My Lords, I thank the noble and learned Lord, Lord Thomas of Cwmgiedd, for his amendment. I know this is an issue in which he is keenly interested and one which he has pursued with vigour. I will speak first to Amendment 23 in his name and supported by the noble Lords, Lord Coaker, Lord Robertson of Port Ellen and Lord Thomas of Gresford.
We had a useful and, I think, constructive debate in Grand Committee on the defence serious crime unit and this amendment. The DSCU is an important part of Sir Richard Henriques’ recent review. Indeed, 20 of the 64 recommendations of that review relate to that unit. I am extremely pleased that we have been able to take swift action to make the necessary changes to primary legislation in order to deliver that unit, and I think everyone shares that view.

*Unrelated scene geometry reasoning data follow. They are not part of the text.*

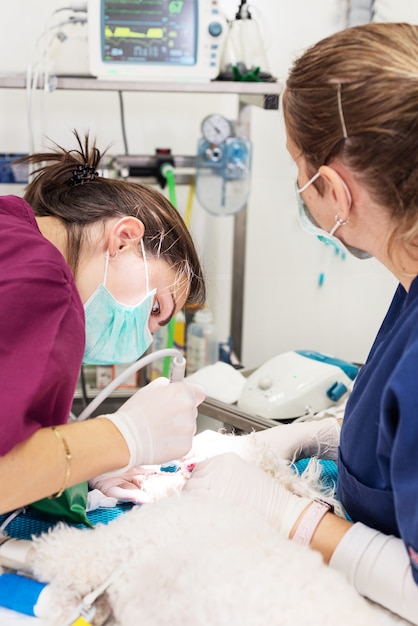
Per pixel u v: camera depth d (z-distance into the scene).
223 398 1.69
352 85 0.76
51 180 1.11
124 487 1.08
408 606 0.79
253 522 0.83
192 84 1.84
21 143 2.18
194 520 0.83
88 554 0.83
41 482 0.79
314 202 0.90
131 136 2.25
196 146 2.29
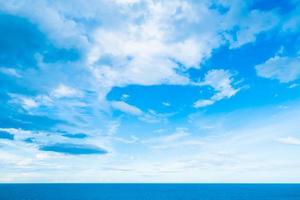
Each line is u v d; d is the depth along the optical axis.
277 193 172.50
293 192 182.50
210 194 167.75
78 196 145.88
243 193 174.88
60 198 134.62
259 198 139.50
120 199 132.25
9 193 162.50
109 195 154.88
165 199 134.00
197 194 168.00
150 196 152.00
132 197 143.88
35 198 134.25
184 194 166.50
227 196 150.75
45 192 175.25
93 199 132.62
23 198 133.62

Let me address at the outset the specific issue of the number of Sir Richard’s 20 recommendations on the DSCU that the Government are accepting. I think noble Lords were left with the impression that only a small number had been accepted, because the government amendments in Grand Committee related only to three recommendations on the DSCU. It is certainly not the case that only a small number of recommendations have been accepted. Let me explain. With one exception, where we are taking a slightly different approach to civilians, the Government accept all Sir Richard’s recommendations on the DSCU. All the recommendations that we accept and that require primary legislation are dealt with in the Bill. The three recommendations I referred to in Grand Committee reflect those that require primary legislation to constitute the DSCU. These are the changes needed to deliver an operational unit. In particular, they give the provost marshal for serious crime the same powers and duty of investigative independence, on the same terms, as the existing provost marshals. The other recommendations that the Government accept do not require primary legislation.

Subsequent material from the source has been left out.